Los casos de ahogamiento parecen formar parte de una realidad asumida casi como normal por la población. En el centro de Salud 6 de Octubre, que atiende a una población de alrededor de mil niños menores de 5 años, las encargadas batallan con los padres, los aconsejan para redoblar los cuidados en casa pero no hay un programa de entrenamiento que los prepare para enfrentar situaciones como esta. “Las madres se van a descansar y a veces se descuidan.  Los niños más pequeños se asoman a la puerta pensando que se van a encontrar con tierra firme y se encuentran con agua. Los padres, como es lógico, caen en desesperación ante la escena y no atinan a hacer nada. El último caso que vimos fue el mes pasado. Un niño de aproximadamente un año y medio, cayó al agua. Se salvó porque lo encontraron a los pocos segundos, lo trajeron semiinconsciente al centro de salud. Como necesitaba intubarlo y otros cuidados especiales tuvimos que trasladarlo al hospital de Iquitos para su tratamiento”, nos comenta Illedy Yahuarcani, miembro del área de epidemiología en el mismo puesto de Salud.  Según esta especialista, que es además, la responsable del programa de tratamiento de  tuberculosis, hay más amenazas que se ciernen sobre la población de la zona: en este año ya se tienen registrados 21 casos de TBC, dos de ellos afectan a niños menores de 3 años.

San Francisco, uno de los asentamientos humanos del empobrecido Belén que tiene alrededor de 75 685 habitantes según el INEI. El 70% de la población está en la extrema pobreza. 
La vida en esta comunidad flotante es la misma desde hace mucho: zozobra en tiempos de crecida del río,  la rutina de la sobrevivencia cuando baja, la escasez siempre. “Yo trabajo vendiendo mis artículos de primera necesidad. Cuando es crecida, vendo mis abarrotes en canoa. Y cuando hay tierra vendo comida y así me ayudo para poder sacar adelante a mi familia”, me cuenta Sonia, la madre doliente, esa mujer de 43 años que tiene aún mucha lucha por delante: su hijo menor  tiene tres años y  una de sus hijas,  Ruth, de 19, ya le dio dos nietos que ayuda a criar en su humilde casa en medio del río.

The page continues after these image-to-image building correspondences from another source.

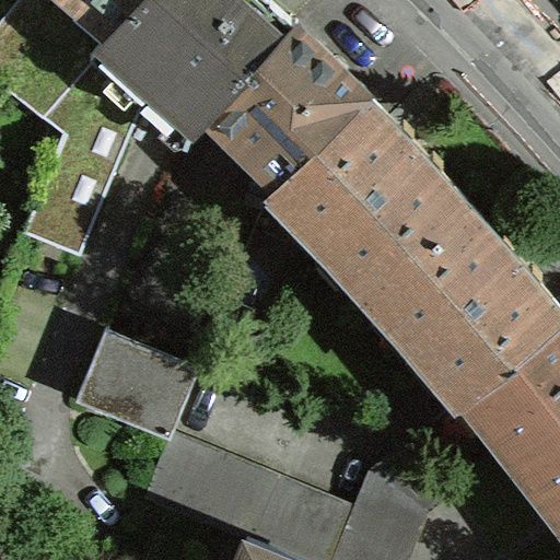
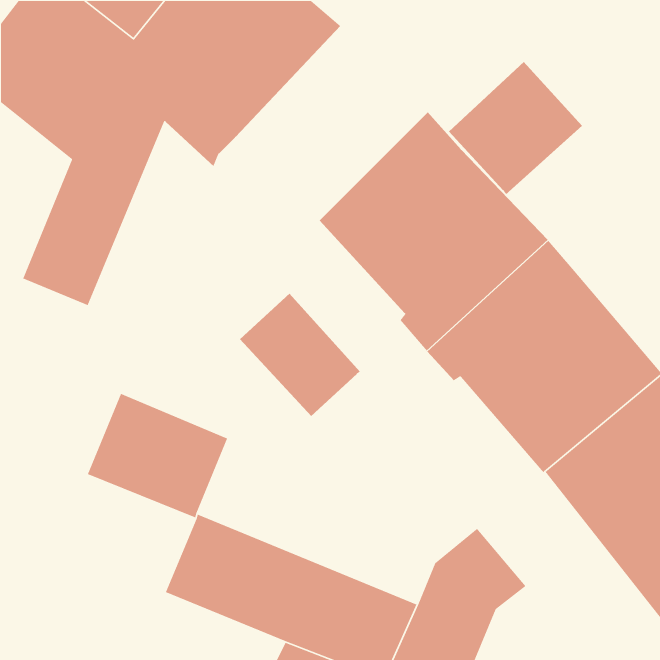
building: [201,24,363,188] -> none
building: none -> [448,61,583,195]
building: none -> [239,293,361,417]

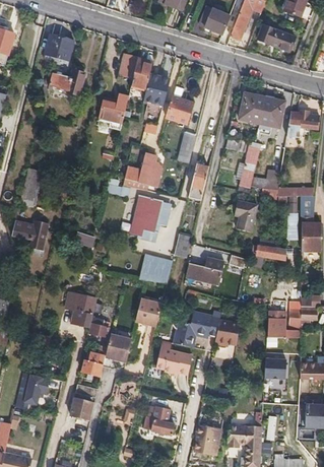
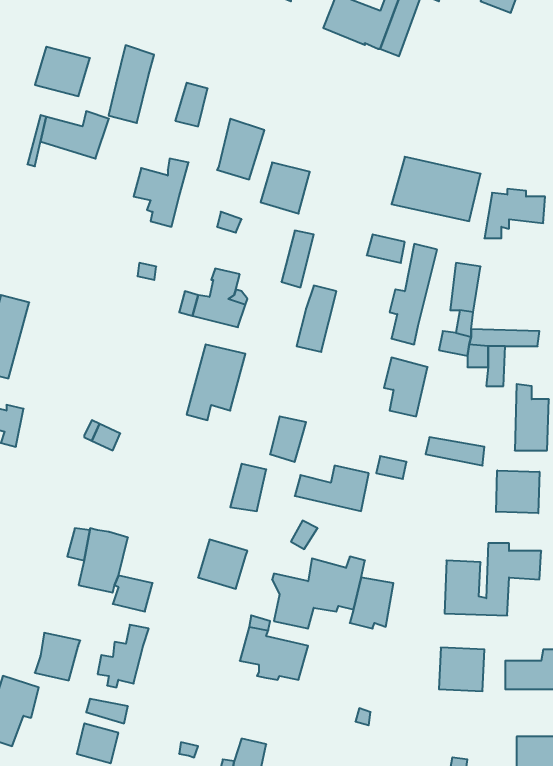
building: [258,24,295,51] -> none
building: [129,57,153,98] -> [109,45,154,123]
building: none -> [496,470,539,513]
building: [104,334,128,359] -> [35,633,80,680]

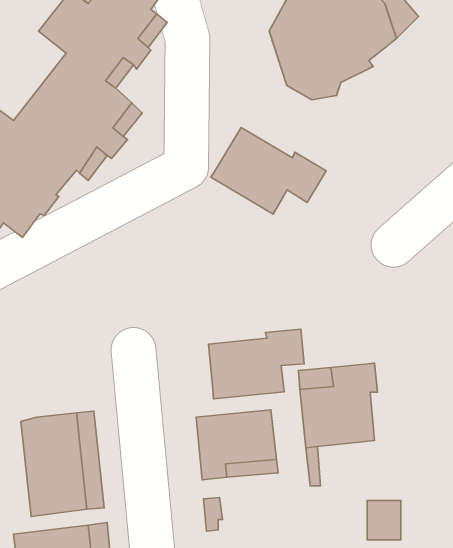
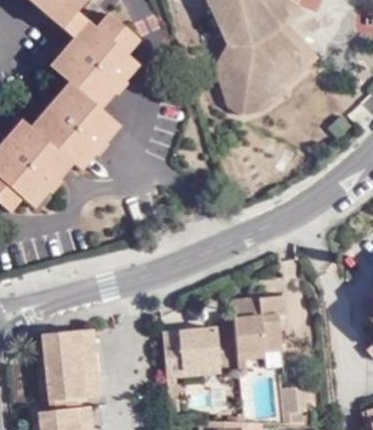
building: [211,128,326,214] -> none
building: [209,329,304,399] -> none

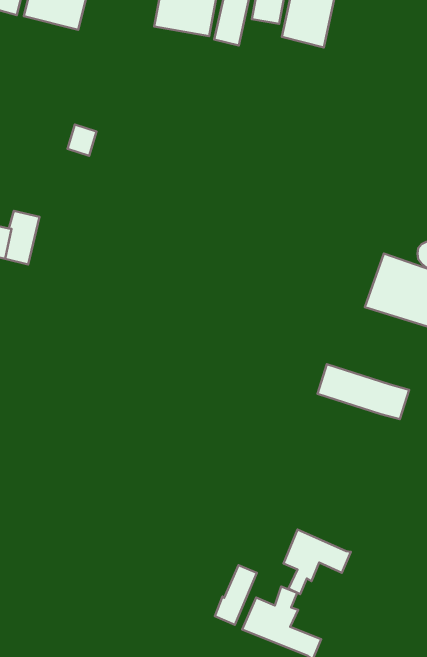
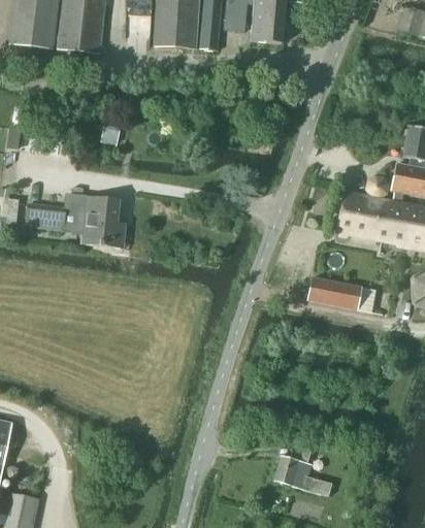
building: none -> [80,195,118,245]
building: [283,529,351,594] -> none
building: [215,565,257,625] -> none

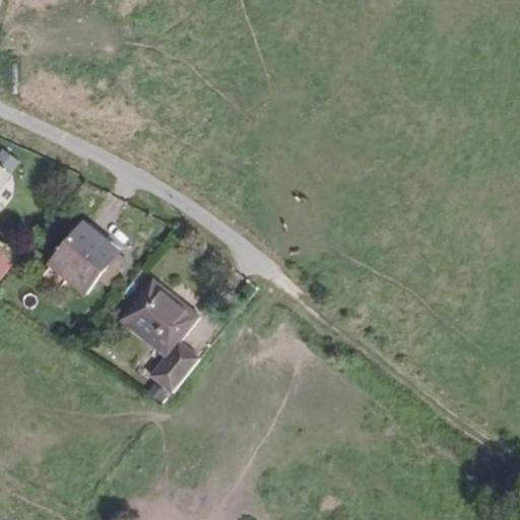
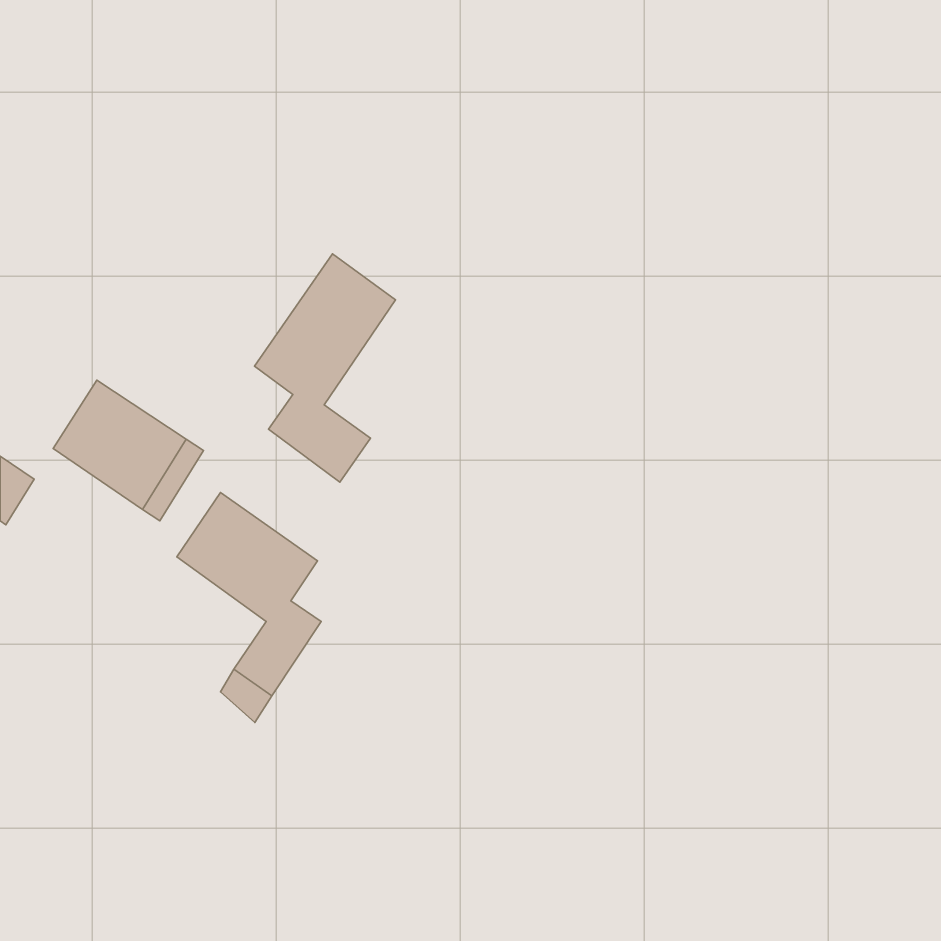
building: none -> [255,254,395,482]

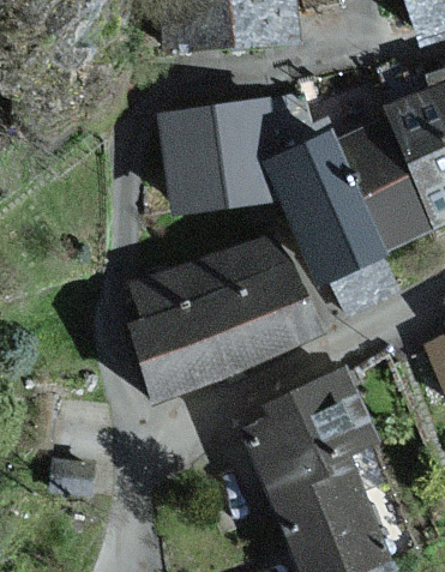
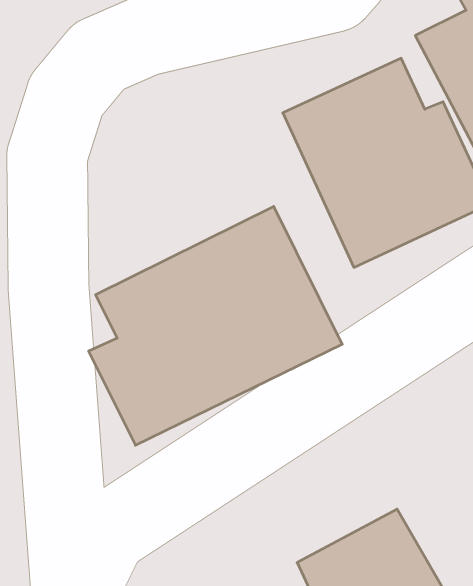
building: [155,95,285,216] -> none
building: [239,372,378,504] -> none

Aunque hay un proyecto estatal para trasladar a esta población en riesgo a un nuevo espacio en la tierra firme de Varillalito, un lugar ubicado de 12 kilómetros al sur de Iquitos, muchos vecinos de Belén se niegan a dejar esta vida. Temen que las ayudas sociales se corten,  que las donaciones y actividades de las ONG’s se acaben, no quieren tener que pagar por los servicios públicos (agua, luz) que malamente reciben. "Hasta la lejanía del mercado es una excusa para no irse"  me cuenta Yahuarcani. Han renunciado a la vivienda digna en nombre de lo que les parece más seguro.
Otros, como Sonia, mantienen la esperanza en el futuro. “Yo nací, crecí y me hice madre y abuela aquí en San Francisco. Es duro ver a tus hijos siempre en riesgo, es doloroso cuando pasa lo que a mí me pasó. Pero hay que seguir para adelante. Siempre se puede volver a empezar”.